Reputation: 5
I know one way to solve this question is to Hash the words and its corresponding word count. Then traverse the Hash map and figure out the top 3.
Is there any better way to solve this ? Will it be better if I use a BST instead of a HashMap ?
Upvotes: 0
Views: 347
Reputation: 178511
Basically a histogram is the standard way of doing so, have your pick of which implementation you want to use for the histogram interface, the difference between them is actually instance specific - each has its advantages and disadvantages.
You might also want to consider a map-reduce design to get the words count:
map(doc):
for each word:
emitIntermediate(word,"1")
reduce(word,list<string>):
emit(word,size(list))
This approach allows great scalability if you have a lot of documents - using the map-reduce interface, or elegant solution if you like functional programming.
Note: this approach is basically same as the hash solution, since the mapper is passing the (key,values)
tuple using hashing.
Upvotes: 0
Reputation: 91983
A Trie is a good datastructure for this. No need for hash calculations and its time complexity for inserts and updates is O(1)

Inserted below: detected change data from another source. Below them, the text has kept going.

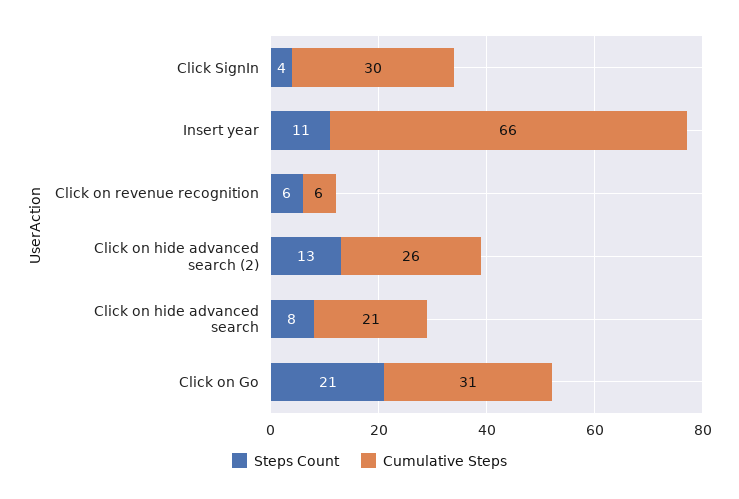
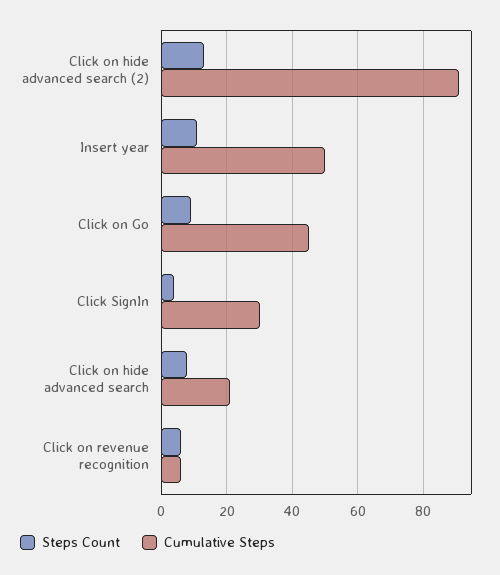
  {
    "Steps Count": {
      "Click SignIn": 4,
      "Insert year": 11,
      "Click on revenue recognition": 6,
      "Click on hide advanced search (2)": 13,
      "Click on hide advanced search": 8,
-     "Click on Go": 21
+     "Click on Go": 10
    },
    "Cumulative Steps": {
      "Click SignIn": 30,
-     "Insert year": 66,
+     "Insert year": 50,
      "Click on revenue recognition": 6,
-     "Click on hide advanced search (2)": 26,
+     "Click on hide advanced search (2)": 90,
      "Click on hide advanced search": 21,
-     "Click on Go": 31
+     "Click on Go": 45
    }
  }

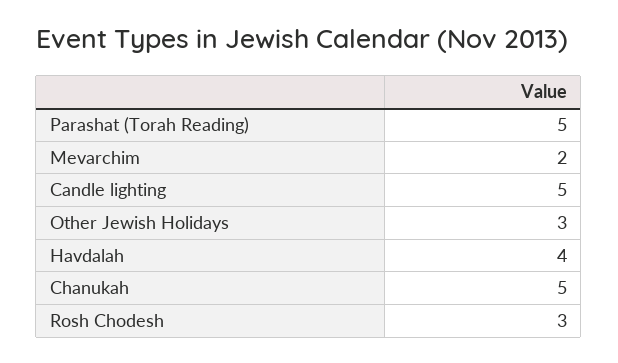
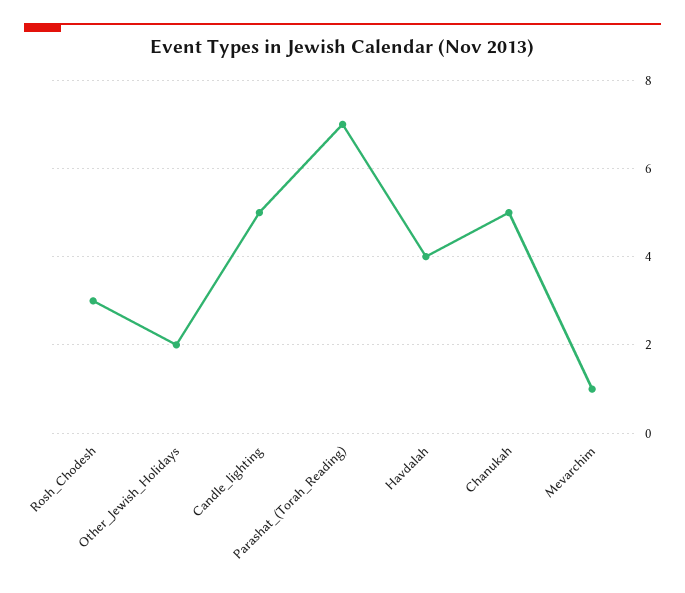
  {
-   "Parashat (Torah Reading)": 5,
+   "Parashat (Torah Reading)": 7,
-   "Mevarchim": 2,
+   "Mevarchim": 1,
    "Candle lighting": 5,
-   "Other Jewish Holidays": 3,
+   "Other Jewish Holidays": 2,
    "Havdalah": 4,
    "Chanukah": 5,
    "Rosh Chodesh": 3
  }

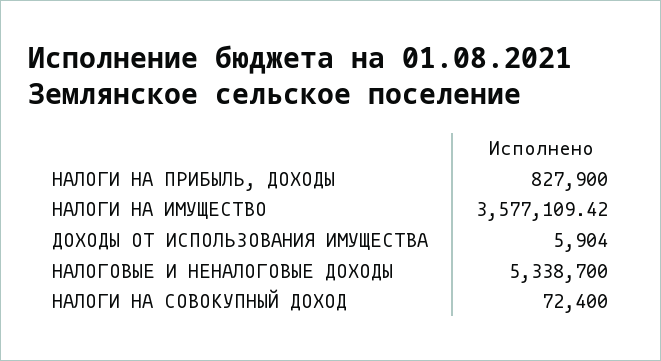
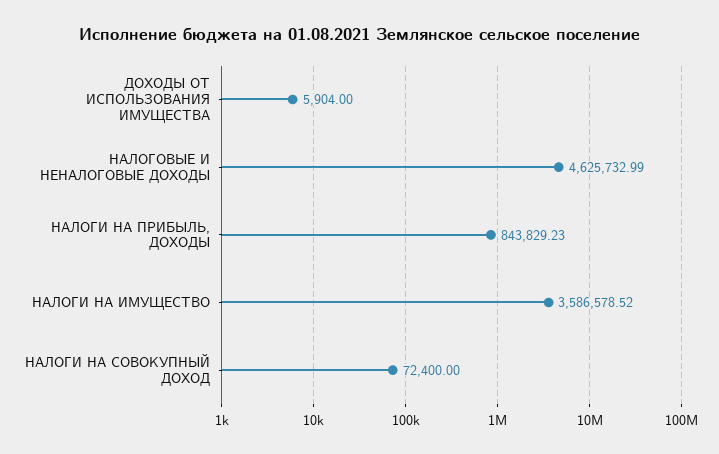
  {
-   "НАЛОГИ НА ПРИБЫЛЬ, ДОХОДЫ": 827900,
+   "НАЛОГИ НА ПРИБЫЛЬ, ДОХОДЫ": 843829.23,
-   "НАЛОГИ НА ИМУЩЕСТВО": 3577109.42,
+   "НАЛОГИ НА ИМУЩЕСТВО": 3586578.52,
    "ДОХОДЫ ОТ ИСПОЛЬЗОВАНИЯ ИМУЩЕСТВА": 5904,
-   "НАЛОГОВЫЕ И НЕНАЛОГОВЫЕ ДОХОДЫ": 5338700,
+   "НАЛОГОВЫЕ И НЕНАЛОГОВЫЕ ДОХОДЫ": 4625732.99,
    "НАЛОГИ НА СОВОКУПНЫЙ ДОХОД": 72400
  }

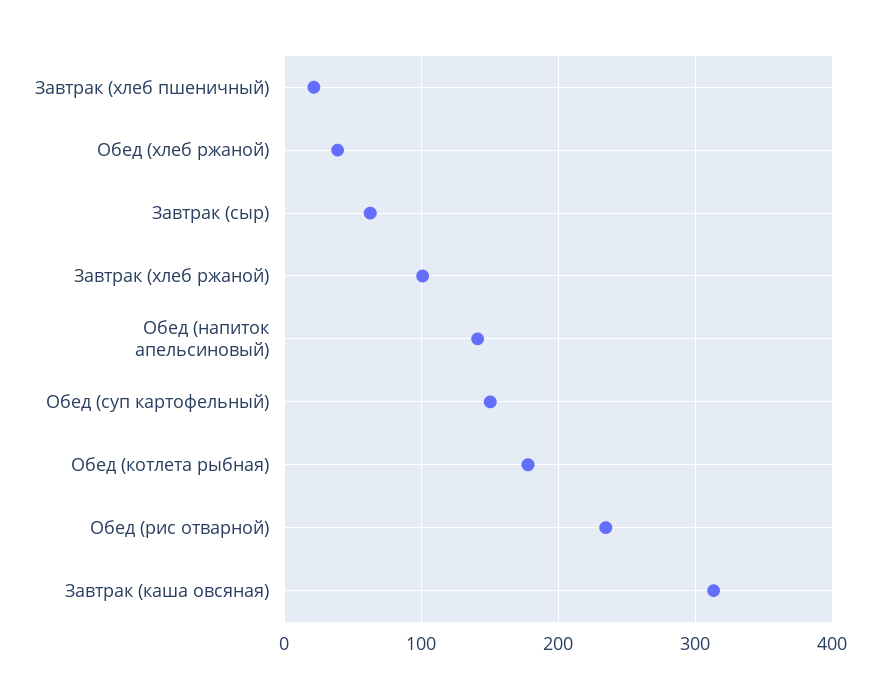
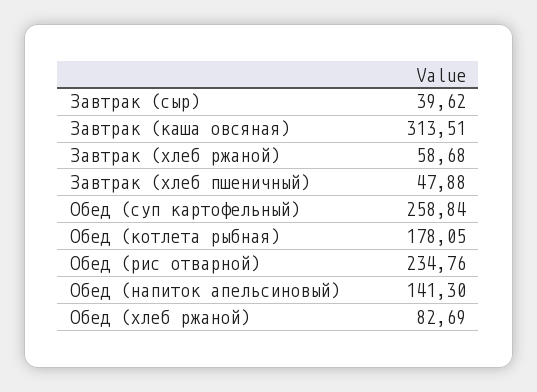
  {
-   "Завтрак (хлеб пшеничный)": 20,
+   "Завтрак (хлеб пшеничный)": 47.88,
-   "Обед (хлеб ржаной)": 40,
+   "Обед (хлеб ржаной)": 82.69,
-   "Завтрак (сыр)": 60,
+   "Завтрак (сыр)": 39.62,
-   "Завтрак (хлеб ржаной)": 100,
+   "Завтрак (хлеб ржаной)": 58.68,
    "Обед (напиток апельсиновый)": 141.3,
-   "Обед (суп картофельный)": 150,
+   "Обед (суп картофельный)": 258.84,
    "Обед (котлета рыбная)": 178.05,
    "Обед (рис отварной)": 234.76,
    "Завтрак (каша овсяная)": 313.51
  }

in the size of the dictionary.
Upvotes: 1
Reputation: 36476
I would wager that a hash table would have better performance in this case since there are likely many different words. Lookups will take O(1)
over O(log N)
.
Upvotes: 0
Reputation: 6740
Either a HashMap or a BST are a reasonable choice. Performance of each will vary depending upon the number of words you need to count over. A profiler is your friend in these instances (VisualVM is a reasonable choice to start with).
Upvotes: 0